We’re focusing on China, we’ve said China, China, China, that’s a huge focus right now. Other there, if A, then, B, then C. If A, once we demonstrate the first installation and we go to the acceptance period, then B what is the follow on order? They’ve got a massive follow-on in that district. What will the roll-out look like? Then we also talk about strategic investment. We’re talking about strategic investment in the company. Whether that’s A in the project, B as a JV, and C into the company too. There’s a lot of excitement of China right now, that’s in the nearest term. We’re talking about other orders in other areas. There’s a demonstration project going on in the south coast, that’s a 2018 project. We may talk about other technologies in 2018 too, but as of now we have nothing to talk about yet, but there’s other technologies in the development queue.
Now, a JV would be an investment in a project or marketing, but wouldn’t be a direct equity investment right?

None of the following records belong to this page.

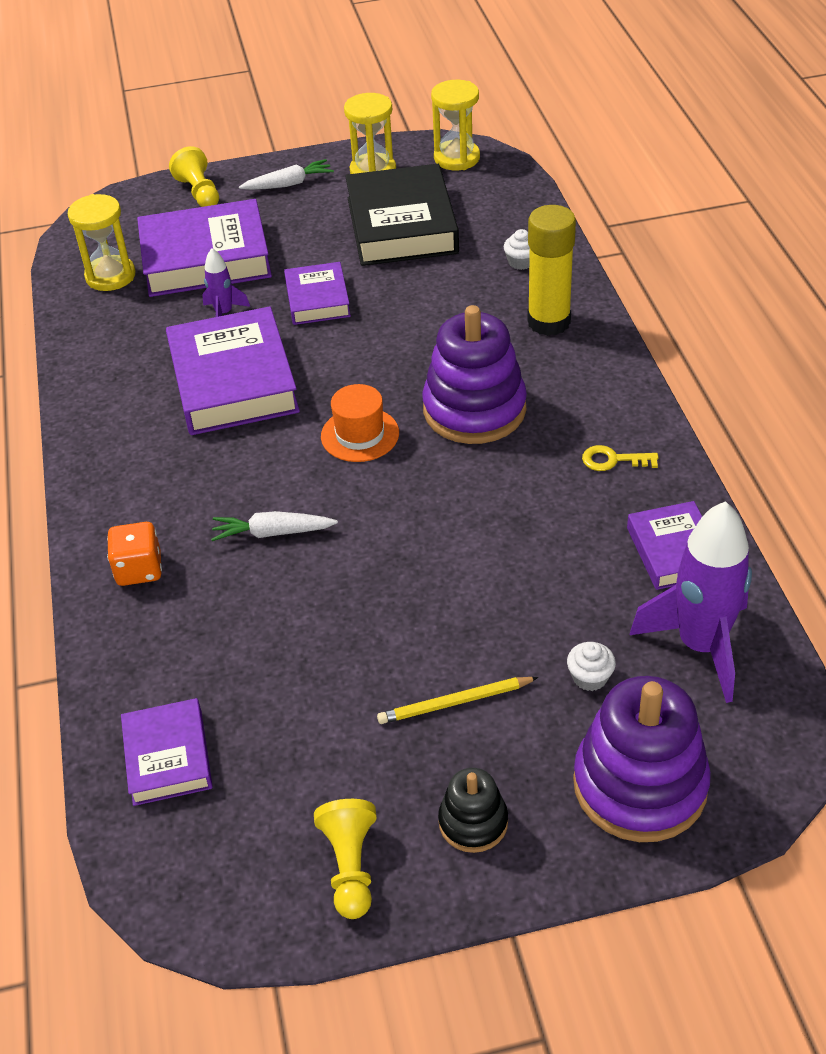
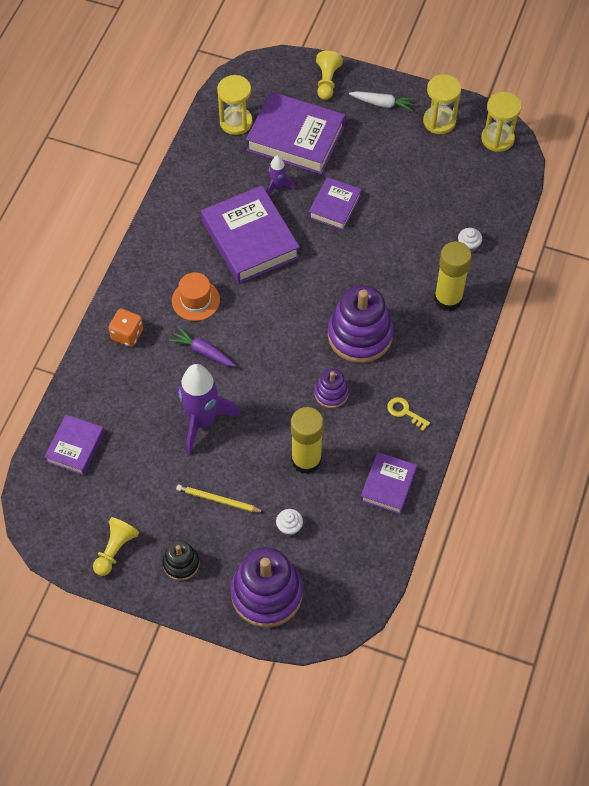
camera: 30 degrees right, 15 degrees up
purple book [166,306,300,435] -> purple book turned 45 degrees counterclockwise [201,185,300,284]
white carrot [211,511,338,541] -> purple carrot [169,327,236,367]
orange hat [321,384,399,462] -> orange hat moved to [172,272,220,321]
black book [345,164,459,266] -> none
purple rocket [630,501,752,703] -> purple rocket moved to [177,364,241,455]
none -> yellow glue stick [291,407,324,474]
none -> purple stacking toy [314,368,349,408]

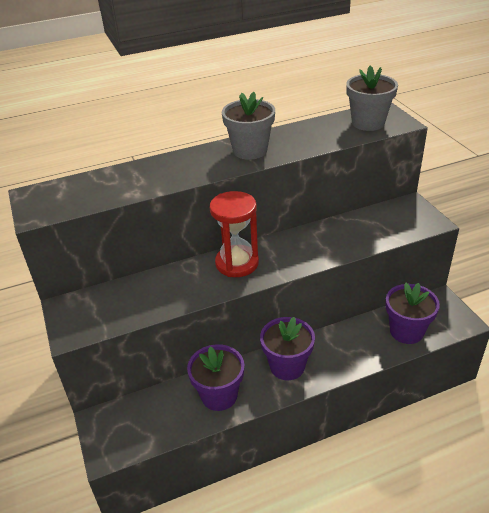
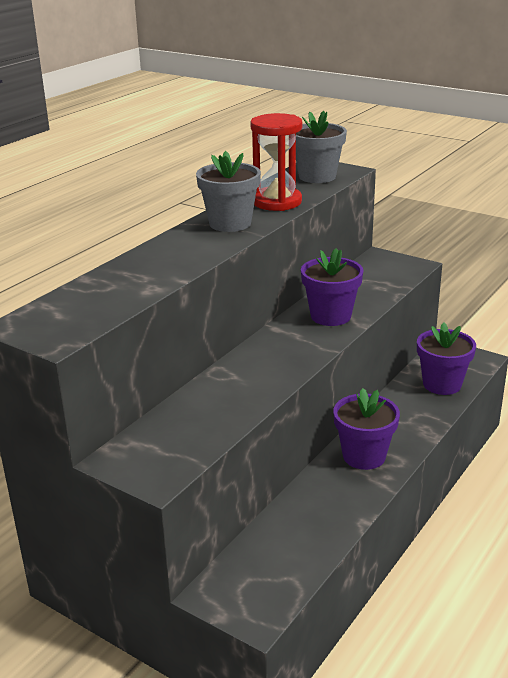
camera: 35 degrees left, 10 degrees down
purple flower pot [187,344,244,411] -> purple flower pot moved to [301,248,363,326]
red hourglass [210,191,259,277] -> red hourglass moved to [250,113,303,211]

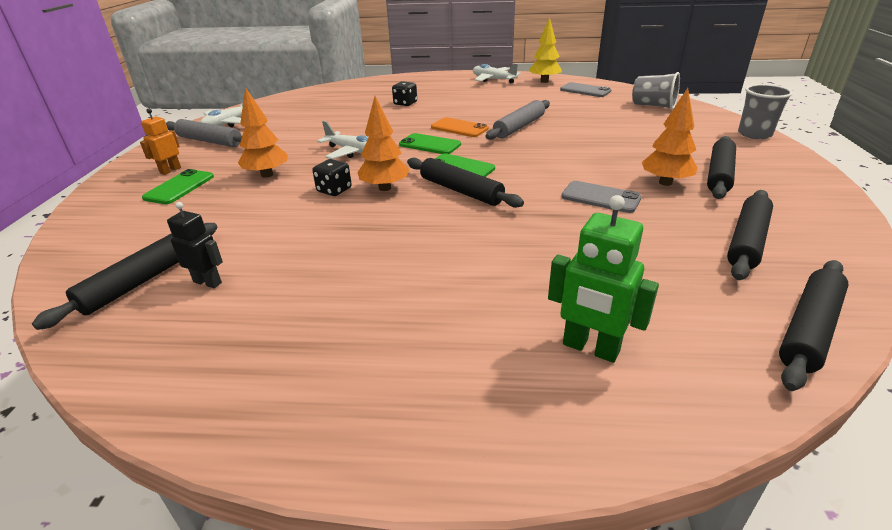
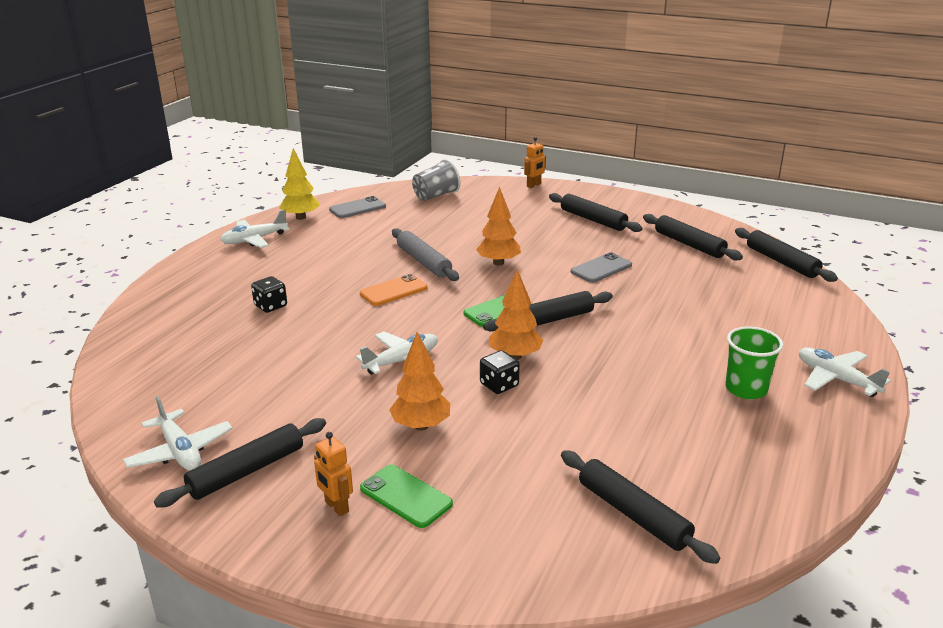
camera: 70 degrees left, 5 degrees down
grey rolling pin [166,119,242,147] -> black rolling pin [154,418,326,507]
black robot [167,202,223,288] -> none
green phone [399,133,461,154] -> none
green robot [548,195,659,363] -> none
orange tree [642,88,698,186] -> orange tree moved to [476,187,521,265]
grey cup [738,84,793,139] -> orange robot [524,137,546,188]
none -> green cup [725,326,784,399]
none -> white plane [799,347,891,397]

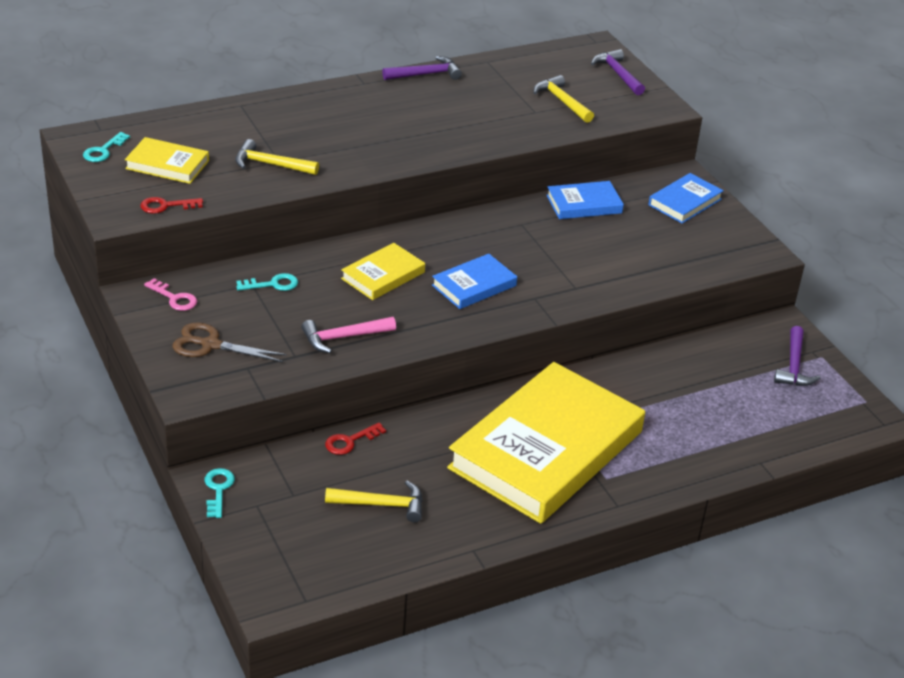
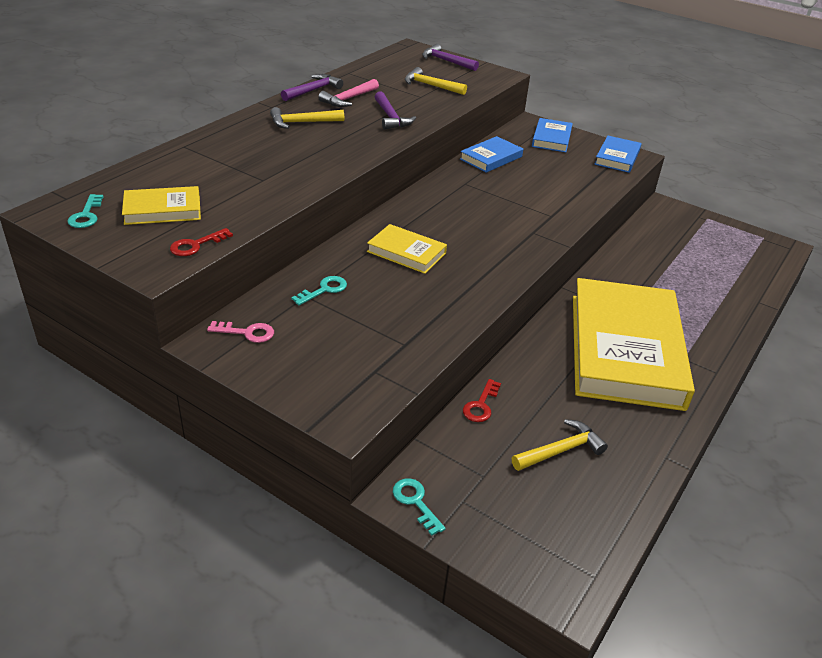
camera: 30 degrees left, 0 degrees up
brown scissors [172,322,287,362] -> none
yellow hammer [235,139,319,175] -> yellow hammer moved to [270,107,344,129]
pink hammer [302,317,396,353] -> pink hammer moved to [318,79,379,107]
yellow book [341,243,425,300] -> yellow book turned 75 degrees counterclockwise [367,224,447,274]
blue book [432,254,517,309] -> blue book moved to [595,136,642,173]
purple hammer [774,326,820,386] -> purple hammer moved to [375,92,416,130]

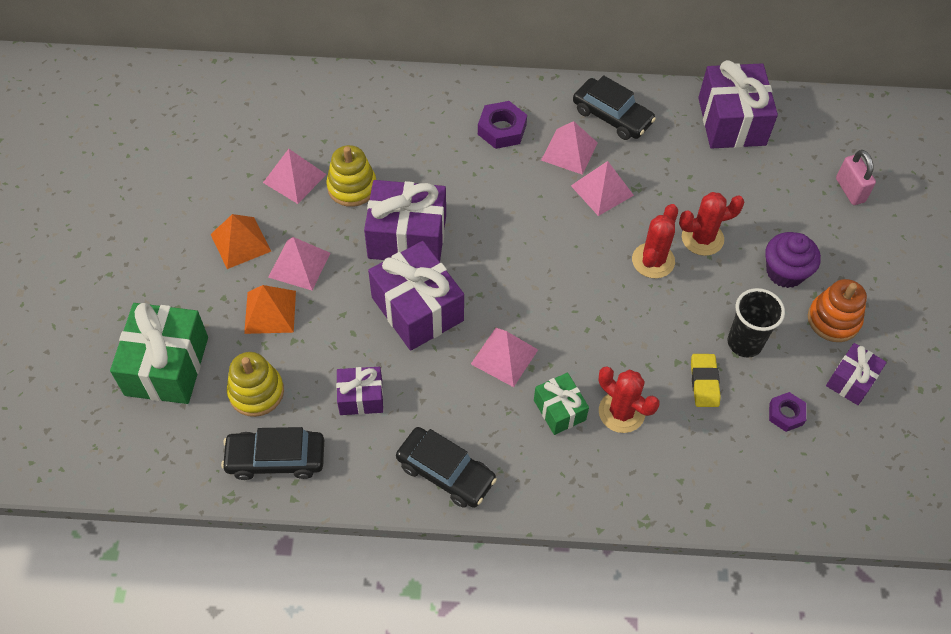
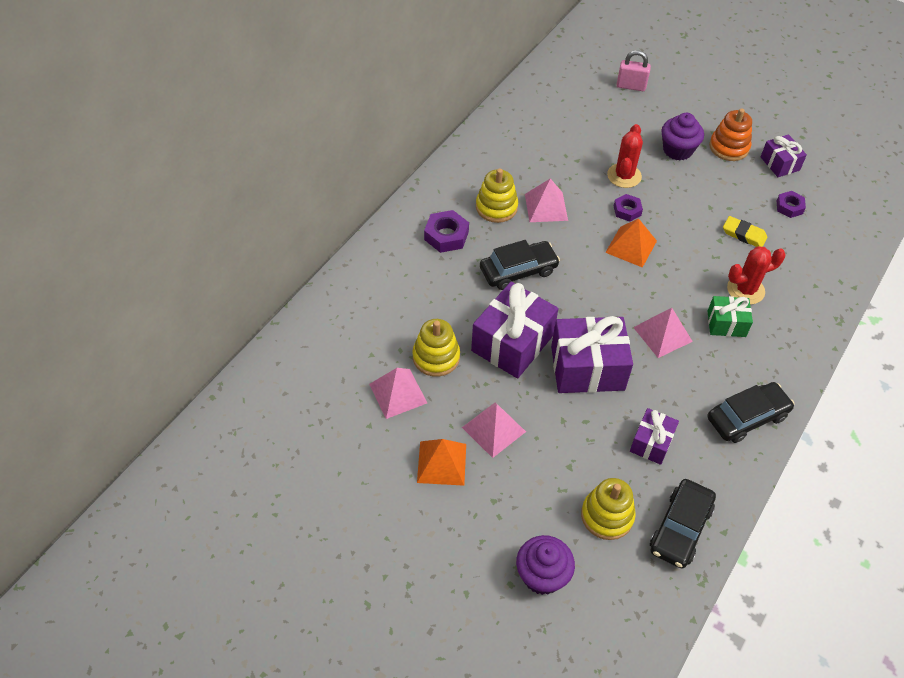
camera: 60 degrees left, 5 degrees down
green gift [110,303,208,404] -> purple cupcake [516,535,575,595]
orange pyramid [244,285,296,334] -> orange pyramid moved to [605,218,657,268]
pink pyramid [541,121,598,175] -> yellow stacking toy [476,168,518,223]
black car [573,75,656,140] -> black car moved to [480,240,560,290]
red cactus [632,204,678,278] -> purple nut [614,194,643,222]
purple gift [698,60,778,149] -> none
black cup [728,288,785,358] -> none

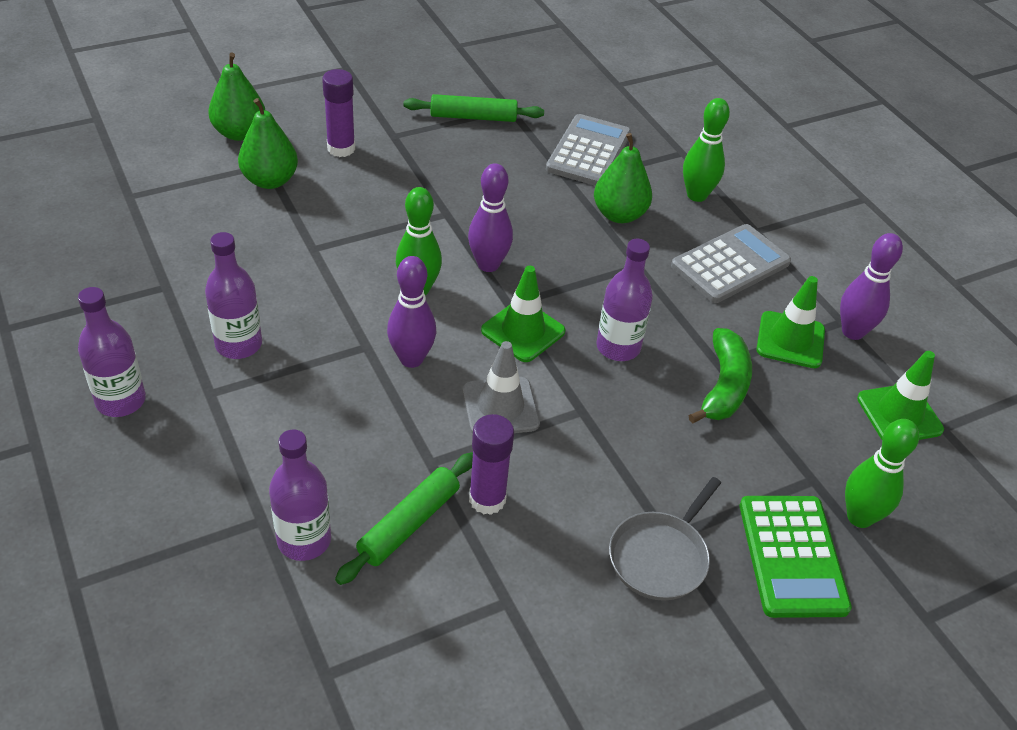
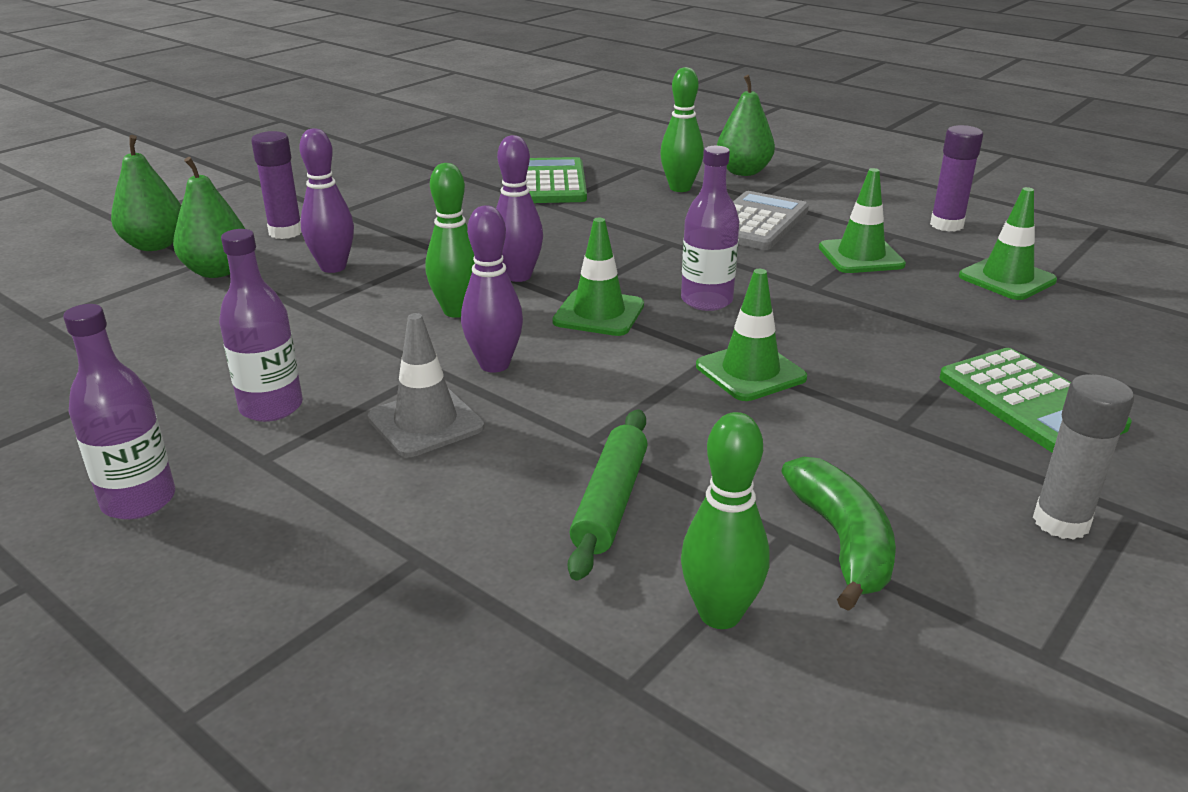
camera: 20 degrees left, 15 degrees down
purple bottle [269,430,331,561] -> none
green rolling pin [404,94,544,122] -> none
grey traffic cone [463,341,540,433] -> grey traffic cone moved to [368,313,485,457]
purple glue stick [469,414,514,515] -> purple glue stick moved to [930,125,983,232]
grey calculator [546,114,631,186] -> green calculator [526,157,587,203]
green pear [594,133,652,223] -> green pear moved to [717,75,775,176]
grey pan [609,477,721,601] -> none
green banana [688,328,752,424] -> green banana moved to [781,457,896,611]
purple bowling pin [840,233,903,340] -> purple bowling pin moved to [299,128,354,273]
green bowling pin [845,419,919,528] -> green bowling pin moved to [681,412,769,629]
none -> green traffic cone [696,269,807,401]
none -> grey glue stick [1033,374,1134,540]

It could be an investment in the JV, like a Hong Kong JV. Part of that could fund a project in China. Some of that can be repatriated to the company as well. It’s hard for me to talk definitively about what’s happening there are a few possibilities discussed, but we haven’t said which of the tracks we’ll go down yet. It’s all predicated on we’ll have to get through the first demonstration first. With all the projects, the first one always takes the longest. You have to get it installed, then you have to adjust it and fine-tune it. We gotta get the first one up and running, and then all the other discussions will happen after that.